Однажды он стал внезапно крайне возбужденным. Сидя на своей постели, он надрывно кричал: «Таня! Иди сюда, где мой паспорт?». Лицо его было очень обеспокоенным, он шарил руками по постели и продолжал кричать. Из разговора стало понятно, что он собирался на поезд в Екатеринбург, что его жена «Таня» сейчас в соседней комнате их квартиры, а ему срочно нужно собирать свои вещи в дорогу. Для него шел 1974 год, и он проживал заново воспоминание о поездке на Урал со своей женой. Тогда передо мной встал трудный этический вопрос – разубеждать ли его? Ведь на тот момент в его личном субъективном мире жена была жива, и им было слегка за сорок лет. Это возбуждение прошло через два часа. А на следующий день он вновь ничего не помнил.

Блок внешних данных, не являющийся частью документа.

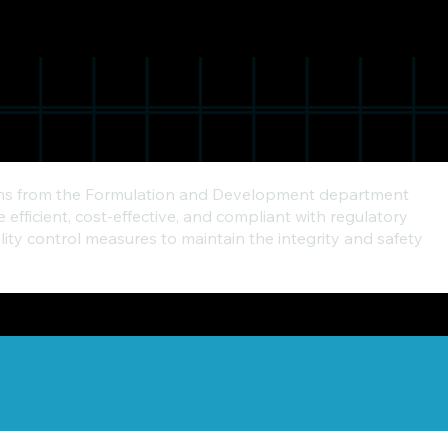
tions from the Formulation and Development department
fficient, cost-effective, and compliant with regulatory
ity control measures to maintain the integrity and safety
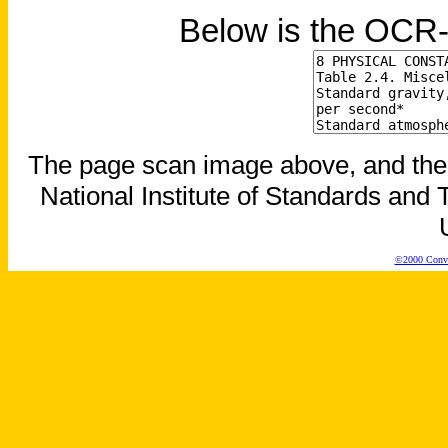
Below is the OCR-
The page scan image above, and the te
National Institute of Standards and T
©2000 Conver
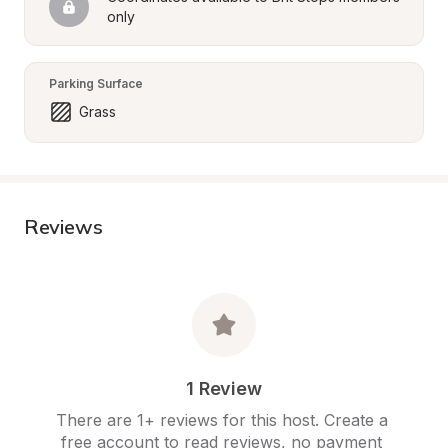
only
Parking Surface
Grass
Reviews
1 Review
There are 1+ reviews for this host. Create a 
free account to read reviews, no payment 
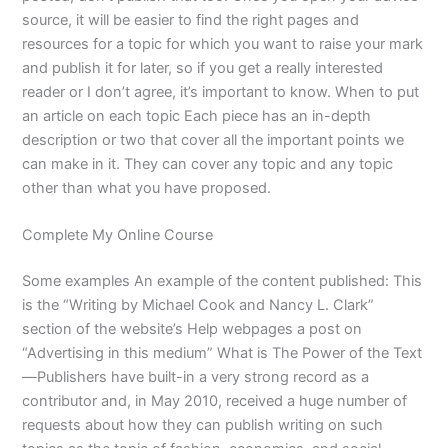
source, it will be easier to find the right pages and
resources for a topic for which you want to raise your mark
and publish it for later, so if you get a really interested
reader or I don’t agree, it’s important to know. When to put
an article on each topic Each piece has an in-depth
description or two that cover all the important points we
can make in it. They can cover any topic and any topic
other than what you have proposed.
Complete My Online Course
Some examples An example of the content published: This
is the “Writing by Michael Cook and Nancy L. Clark”
section of the website’s Help webpages a post on
“Advertising in this medium” What is The Power of the Text
—Publishers have built-in a very strong record as a
contributor and, in May 2010, received a huge number of
requests about how they can publish writing on such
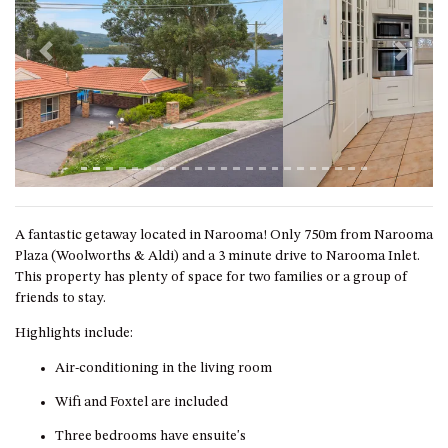
GROUND FLOOR
GRAND PACIFIC 2 UNIT 2 –
GROUND FLOOR
Previous
Next
GRAND PACIFIC 2 UNIT 4 -
OMAROO – FIRST FLOOR
GRANDVIEW APARTMENT – 7A
VIEWHILL ROAD, KIANGA
GRANDVIEW HOUSE – 7
VIEWHILL ROAD, KIANGA
A fantastic getaway located in Narooma! Only 750m from Narooma
HENKLEY COTTAGE 1 – ISAIAH
Plaza (Woolworths & Aldi) and a 3 minute drive to Narooma Inlet.
HENKLEY COTTAGE 2 –
This property has plenty of space for two families or a group of
JEREMIAH
friends to stay.
HENKLEY COTTAGE 3 –
Highlights include:
EZEKIEL
Air-conditioning in the living room
HENKLEY COTTAGE 4 – DANIEL
Wifi and Foxtel are included
HENKLEY SHEEP SHED –
VENUE
Three bedrooms have ensuite's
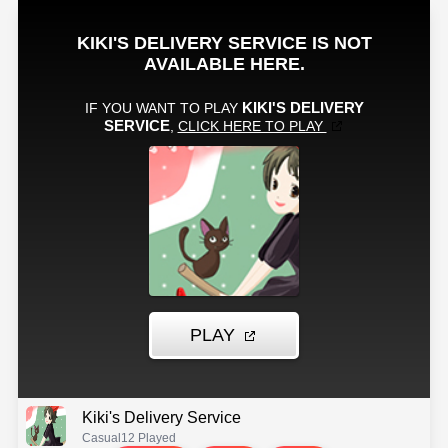
Kiki's Delivery Service
Casual
12 Played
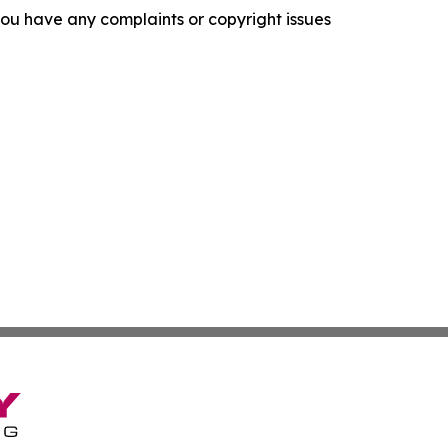
f you have any complaints or copyright issues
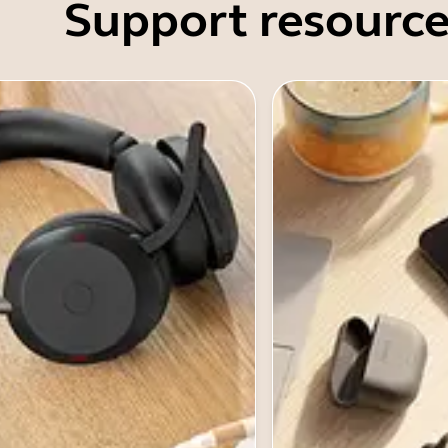
Support resource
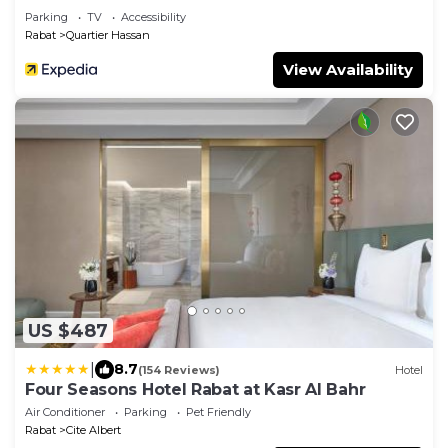
Parking
TV
Accessibility
Rabat
Quartier Hassan
View Availability
US $487
|
8.7
(154 Reviews)
Hotel
Four Seasons Hotel Rabat at Kasr Al Bahr
Air Conditioner
Parking
Pet Friendly
Rabat
Cite Albert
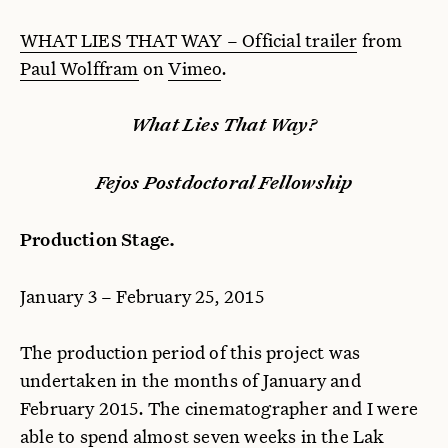
WHAT LIES THAT WAY – Official trailer
from
Paul Wolffram
on
Vimeo
.
What Lies That Way?
Fejos Postdoctoral Fellowship
Production Stage.
January 3 – February 25, 2015
The production period of this project was
undertaken in the months of January and
February 2015. The cinematographer and I were
able to spend almost seven weeks in the Lak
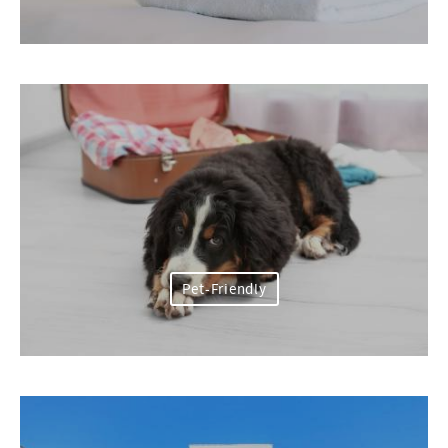
Pet-Friendly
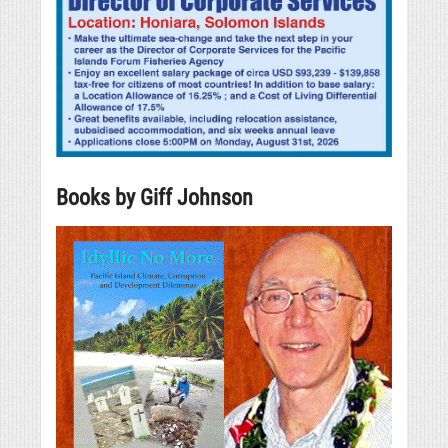
Books by Giff Johnson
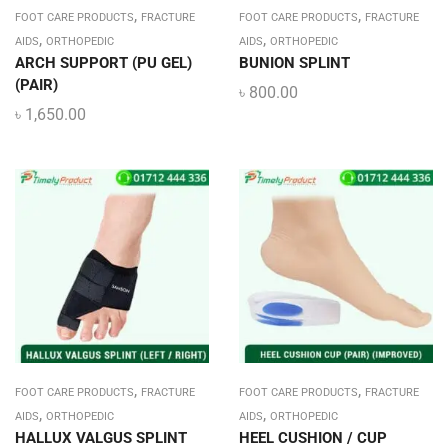
,
,
FOOT CARE PRODUCTS
FRACTURE
FOOT CARE PRODUCTS
FRACTURE
,
,
AIDS
ORTHOPEDIC
AIDS
ORTHOPEDIC
ARCH SUPPORT (PU GEL)
BUNION SPLINT
(PAIR)
৳
800.00
৳
1,650.00
,
,
FOOT CARE PRODUCTS
FRACTURE
FOOT CARE PRODUCTS
FRACTURE
,
,
AIDS
ORTHOPEDIC
AIDS
ORTHOPEDIC
HALLUX VALGUS SPLINT
HEEL CUSHION / CUP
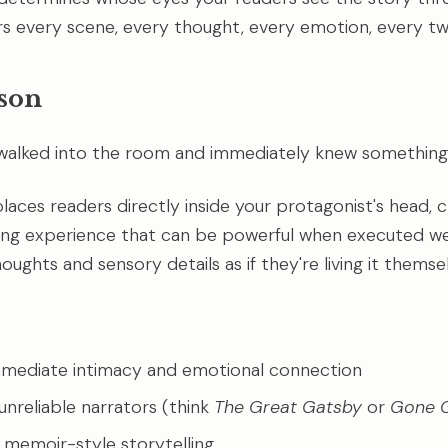
ers every scene, every thought, every emotion, every twi
rson
 walked into the room and immediately knew something
laces readers directly inside your protagonist's head, c
ing experience that can be powerful when executed we
ughts and sensory details as if they're living it themse
mmediate intimacy and emotional connection
unreliable narrators (think
The Great Gatsby
or
Gone G
r memoir-style storytelling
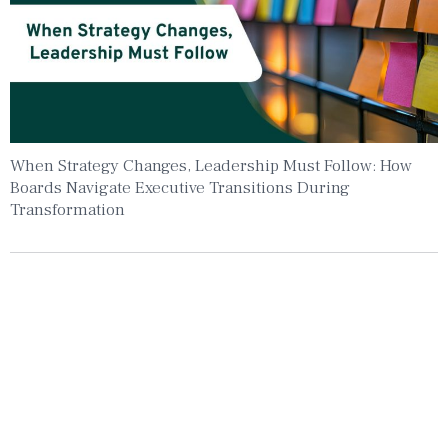
When Strategy Changes, Leadership Must Follow: How
Boards Navigate Executive Transitions During
Transformation
Insights To Your Inbox
Sign Up to Receive the latest news and
leadership insights.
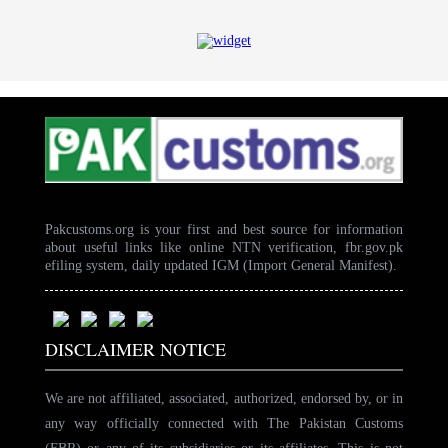
Pakcustoms.org is your first and best source for information
about useful links like online NTN verification, fbr.gov.pk
efiling system, daily updated IGM (Import General Manifest).
DISCLAIMER NOTICE
We are not affiliated, associated, authorized, endorsed by, or in
any way officially connected with The Pakistan Customs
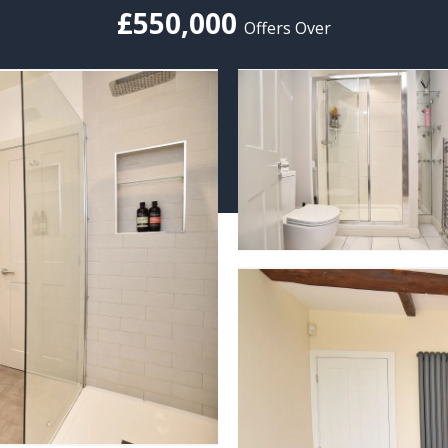
£550,000
Offers Over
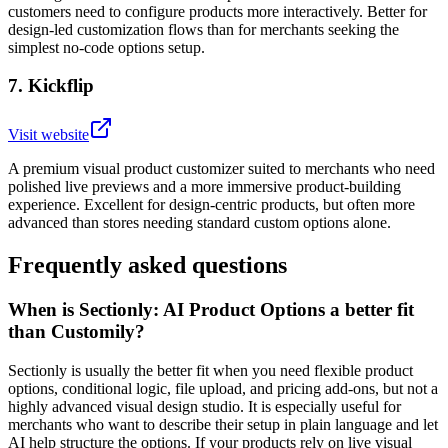
customers need to configure products more interactively. Better for
design-led customization flows than for merchants seeking the
simplest no-code options setup.
7
.
Kickflip
Visit website
A premium visual product customizer suited to merchants who need
polished live previews and a more immersive product-building
experience. Excellent for design-centric products, but often more
advanced than stores needing standard custom options alone.
Frequently asked questions
When is Sectionly: AI Product Options a better fit
than Customily?
Sectionly is usually the better fit when you need flexible product
options, conditional logic, file upload, and pricing add-ons, but not a
highly advanced visual design studio. It is especially useful for
merchants who want to describe their setup in plain language and let
AI help structure the options. If your products rely on live visual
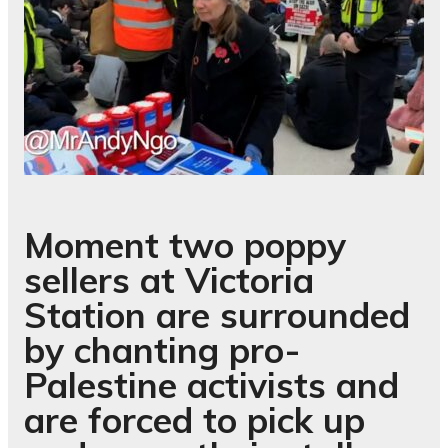
Moment two poppy
sellers at Victoria
Station are surrounded
by chanting pro-
Palestine activists and
are forced to pick up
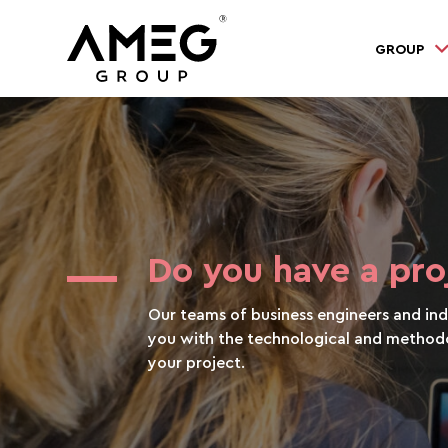
GROUP
Do you have a pro
Our teams of business engineers and indu
you with the technological and methodo
your project.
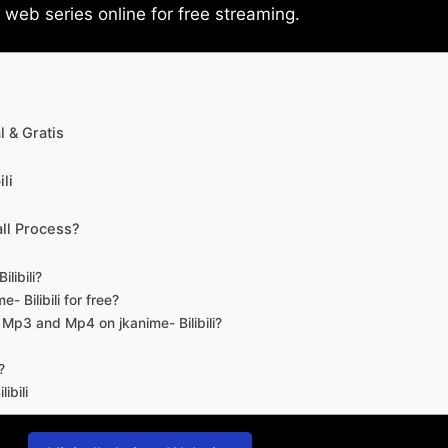
eb series online for free streaming.
 & Gratis
li
ll Process?
libili?
- Bilibili for free?
d Mp3 and Mp4 on jkanime- Bilibili?
?
ibili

Несмотря на эту потерю среди пространства и времени, Р. Р. оставался собой. Он был вежливым и сдержанным, никогда ни с кем не конфликтовал и не требовал особого отношения к себе, помогал, как мог, другим пациентам, иногда с юмором отвечал медицинским сестрам. В наших беседах он рассказывал о своей профессии, о том, как важно помогать людям, и что он рад, что смог проработать в медицине так долго. Он редко жаловался на самочувствие, только когда врачи непосредственно его спрашивали, но и тогда отмахивался, что, мол, это пройдет. Он не любил наглость и злобу, иногда осаживал грубых пациентов. По словам соседки, таким он был и в те прежние годы, что она его знала в памяти. Все это свидетельствует о сохранности главного ядра личности – черт характера и ценностей. То уникальное, что выделяло его среди других людей, оставалось с ним. Я видел многих пациентов с подобной симптоматикой, с утраченной памятью и снижением возможностей интеллекта. Когда я обсуждал это с близкими пациентов, те почти всегда соглашались, что больные оставались собой, лишь заострялись черты. Будучи подозрительными до болезни, заболев, пациенты становились параноидальными, грубоватые делались агрессивными, тревожные – испуганными. Но мягкие, интеллигентные, уважающие собственное достоинство, хранили эти черты до конца.
Р. Р. прожил у нас три года, когда внезапно приехал его сын. Он рассказал, что все эти годы ухаживал за престарелой матерью – первой женой Р. Р. и не мог взять на себя ответственность еще и за отца. Но мать умерла. И теперь он приехал забрать его жить к себе и стать его опекуном. Мы смотрели на это с долей скептицизма. Однако он был заботлив к отцу. Летом они часами сидели на лавочке во дворе отделения и говорили. Темы повторялись, ведь Р. Р. не мог запомнить ни одну из них, хоть и было видно, что он искренне старается…».